→ Instruction:
Here is a set of records. Copy them all exactly.

··· Exercise input

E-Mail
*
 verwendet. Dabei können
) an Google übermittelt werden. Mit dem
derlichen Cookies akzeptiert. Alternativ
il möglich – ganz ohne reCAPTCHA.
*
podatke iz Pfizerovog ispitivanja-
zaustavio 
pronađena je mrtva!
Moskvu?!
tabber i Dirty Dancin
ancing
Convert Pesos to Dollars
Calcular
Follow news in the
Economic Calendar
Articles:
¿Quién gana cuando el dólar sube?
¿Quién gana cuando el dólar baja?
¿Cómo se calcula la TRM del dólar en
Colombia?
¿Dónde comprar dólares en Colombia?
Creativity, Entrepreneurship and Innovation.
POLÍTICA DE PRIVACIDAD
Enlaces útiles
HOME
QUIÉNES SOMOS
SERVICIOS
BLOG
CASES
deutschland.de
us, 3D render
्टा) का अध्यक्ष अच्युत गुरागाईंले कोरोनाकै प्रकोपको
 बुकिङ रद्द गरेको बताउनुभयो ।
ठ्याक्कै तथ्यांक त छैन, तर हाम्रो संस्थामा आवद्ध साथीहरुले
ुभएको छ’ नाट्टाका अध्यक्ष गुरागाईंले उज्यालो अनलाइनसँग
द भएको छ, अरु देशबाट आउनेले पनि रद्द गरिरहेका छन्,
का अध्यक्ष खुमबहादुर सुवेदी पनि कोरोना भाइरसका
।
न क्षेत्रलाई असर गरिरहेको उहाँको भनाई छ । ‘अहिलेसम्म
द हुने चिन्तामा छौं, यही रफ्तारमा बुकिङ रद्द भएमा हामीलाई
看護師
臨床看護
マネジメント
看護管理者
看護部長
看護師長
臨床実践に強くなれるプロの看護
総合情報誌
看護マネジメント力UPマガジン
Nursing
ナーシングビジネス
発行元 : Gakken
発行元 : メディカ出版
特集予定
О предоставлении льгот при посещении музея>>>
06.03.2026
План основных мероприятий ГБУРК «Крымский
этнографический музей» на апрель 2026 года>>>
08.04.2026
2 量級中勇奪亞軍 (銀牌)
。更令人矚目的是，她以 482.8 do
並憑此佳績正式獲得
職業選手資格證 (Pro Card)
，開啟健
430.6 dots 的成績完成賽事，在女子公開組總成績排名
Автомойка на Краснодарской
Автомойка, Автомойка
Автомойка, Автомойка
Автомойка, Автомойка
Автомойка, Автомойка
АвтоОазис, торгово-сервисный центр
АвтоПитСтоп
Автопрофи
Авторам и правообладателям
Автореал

······

→ Exercise output:
E-Mail
*
 verwendet. Dabei können
) an Google übermittelt werden. Mit dem
derlichen Cookies akzeptiert. Alternativ
il möglich – ganz ohne reCAPTCHA.
*
podatke iz Pfizerovog ispitivanja-
zaustavio 
pronađena je mrtva!
Moskvu?!
tabber i Dirty Dancin
ancing
Convert Pesos to Dollars
Calcular
Follow news in the
Economic Calendar
Articles:
¿Quién gana cuando el dólar sube?
¿Quién gana cuando el dólar baja?
¿Cómo se calcula la TRM del dólar en
Colombia?
¿Dónde comprar dólares en Colombia?
Creativity, Entrepreneurship and Innovation.
POLÍTICA DE PRIVACIDAD
Enlaces útiles
HOME
QUIÉNES SOMOS
SERVICIOS
BLOG
CASES
deutschland.de
us, 3D render
्टा) का अध्यक्ष अच्युत गुरागाईंले कोरोनाकै प्रकोपको
 बुकिङ रद्द गरेको बताउनुभयो ।
ठ्याक्कै तथ्यांक त छैन, तर हाम्रो संस्थामा आवद्ध साथीहरुले
ुभएको छ’ नाट्टाका अध्यक्ष गुरागाईंले उज्यालो अनलाइनसँग
द भएको छ, अरु देशबाट आउनेले पनि रद्द गरिरहेका छन्,
का अध्यक्ष खुमबहादुर सुवेदी पनि कोरोना भाइरसका
।
न क्षेत्रलाई असर गरिरहेको उहाँको भनाई छ । ‘अहिलेसम्म
द हुने चिन्तामा छौं, यही रफ्तारमा बुकिङ रद्द भएमा हामीलाई
看護師
臨床看護
マネジメント
看護管理者
看護部長
看護師長
臨床実践に強くなれるプロの看護
総合情報誌
看護マネジメント力UPマガジン
Nursing
ナーシングビジネス
発行元 : Gakken
発行元 : メディカ出版
特集予定
О предоставлении льгот при посещении музея>>>
06.03.2026
План основных мероприятий ГБУРК «Крымский
этнографический музей» на апрель 2026 года>>>
08.04.2026
2 量級中勇奪亞軍 (銀牌)
。更令人矚目的是，她以 482.8 do
並憑此佳績正式獲得
職業選手資格證 (Pro Card)
，開啟健
430.6 dots 的成績完成賽事，在女子公開組總成績排名
Автомойка на Краснодарской
Автомойка, Автомойка
Автомойка, Автомойка
Автомойка, Автомойка
Автомойка, Автомойка
АвтоОазис, торгово-сервисный центр
АвтоПитСтоп
Автопрофи
Авторам и правообладателям
Автореал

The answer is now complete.